Sooner or later they were bound to solve this whodunit. The Reagan people were determined to burrow down and root out the cause of all these expensive social problems.
Finally, they have come up with their favorite candidate for the ultimate American Troublemaker title: Data. The Data did it, and now Reagan is doing it to the Data.
The latest agency in Washington to be "riffed" by the grim Reagan reaper is the primary data-gatherer, the Bureau of the Census.
In the case of the Census Bureau, RIF, "reduction in force," means a cutback in employees -- about 500 will be laid off and 5,400 given partial furloughs. But it also and inevitably means a cutback in information. This is what makes the riffing of the Census Bureau a case study of how Reagan is unraveling social programs.
The Bureau of the Census is the major outfit in Washington assigned to tell us something about ourselves. It's a collector, sorter and keeper of statistics. It tallies up our age, sex, race, income, employment and other geographic, social and economic facts.
Census is, in short, our public research bureau. And the Reagan administration is not feeling warmly toward the researchers, public or private, in the federal bureaucracy or academia. After all, they have long been in the business of gathering up the mischievous numbers.
During the era of creating federal programs, researchers were busy uncovering problems. The safety net was woven in large part out of their data.

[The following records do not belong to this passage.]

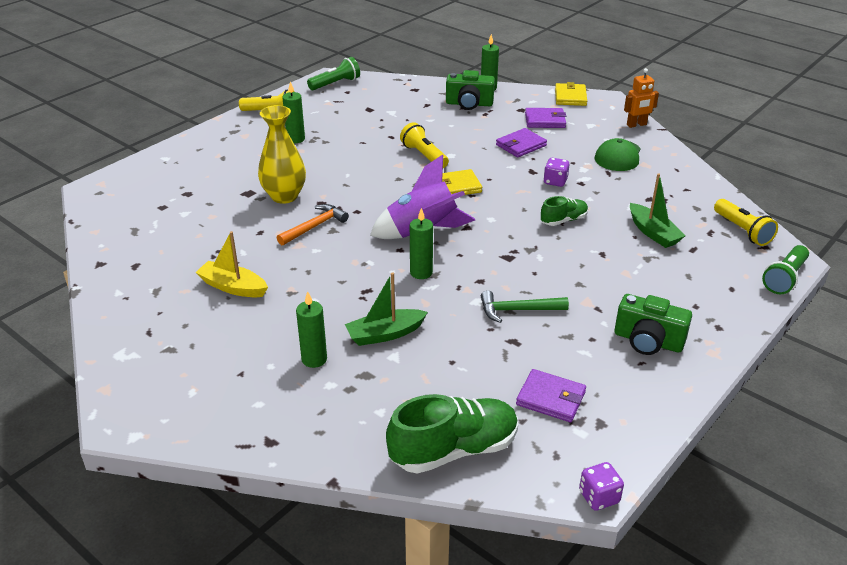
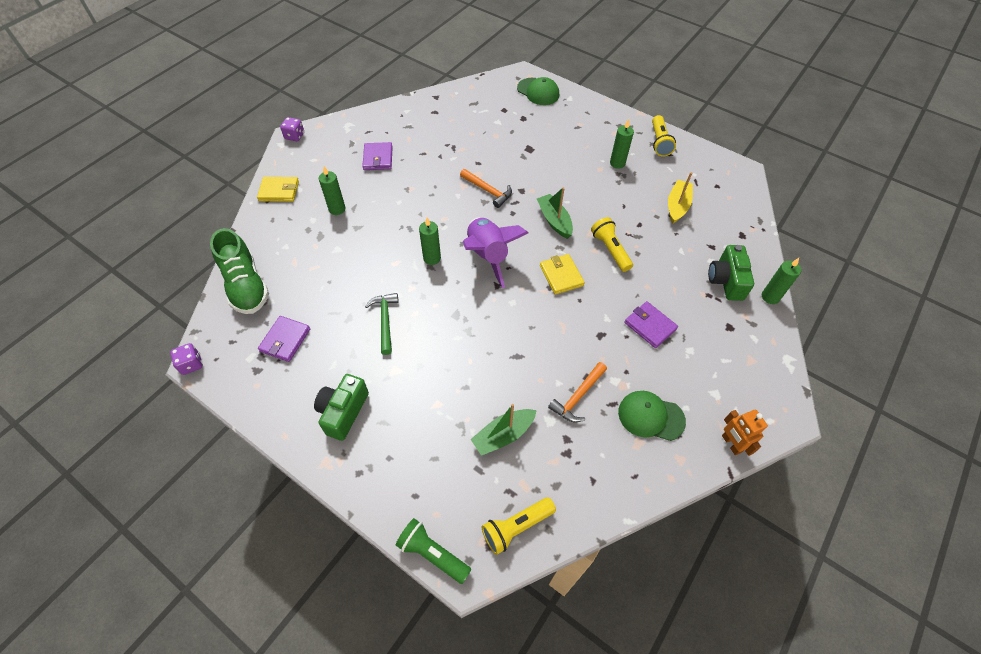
camera: 85 degrees right, 20 degrees up
(139, 179) = (538, 92): none -> green cap
(233, 287) = (412, 160): yellow boat -> yellow boat (677, 206)
(284, 196) = (527, 169): yellow vase -> none
(335, 84) = (730, 176): green flashlight -> none
(385, 334) = (360, 242): green boat -> green boat (554, 220)
(424, 156) = (610, 250): yellow flashlight -> yellow flashlight turned 75 degrees counterclockwise
(545, 120) = (711, 349): purple wallet -> purple wallet (378, 158)
(555, 181) = (584, 354): purple dice -> purple dice (294, 136)
(563, 220) = (516, 358): green shoe -> none
(570, 97) = (779, 377): yellow wallet -> yellow wallet (279, 191)
(603, 189) = (578, 396): none -> orange hammer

The 1950s way of expanding government programs went somewhat further, but the process was similar. First, a group of people in academia or politics or the media would "discover" a social issue -- hunger for example. Then the researchers would go out and collect the numbers.
Once the figures were in, we knew how many people were hungry and where they were hungry. We had a certifiable problem. We held hearings, we called for solutions, we passed legislation and started distributing things like food stamps.
Now we have an administration that wants to turn this process around, to contract federal programs, or scatter them to the 50 state winds. You can't unravel it without unraveling the research. So it isn't a coincidence that the money to identify social problems has shrunk along with the money to study them and the money to alleviate them.
Meanwhile, if one agency is cutting food, shelter and medical care, the last thing the administration wants is to see another agency tallying up the pain. If one agency is cutting programs, they don't want another spewing out numbers that prove the programs are necessary. They are better off letting sleeping statistics lie.
The end result is that funding social research in this administration is as popular as leaking defense secrets. What we don't know can't hurt them.
The Bureau of the Census isn't going to fold up shop. Its basic functions are protected by the Constitution. But the bureau and the other agencies may be severely limited in gathering and sharing information. As for the academics who depend on federal grants, their studies of society have been crippled. But the rampant riffing of researchers adds an elegant simplicity to the whole Reagan plan. You may not be able to cure unemployment, but by golly, you can stop counting it. You may not be willing to help the poor, but you can stop offering up the proof of their proverty. You may not be willing to help the displaced homemaker, the abused child, the undernourished, but you can make them invisible again.
Who knows, without all that data around to keep bothering us, poverty, unemployment, even hunger, will just disappear. This is the way they solve problems in the New Reagan Era: they kill the Data.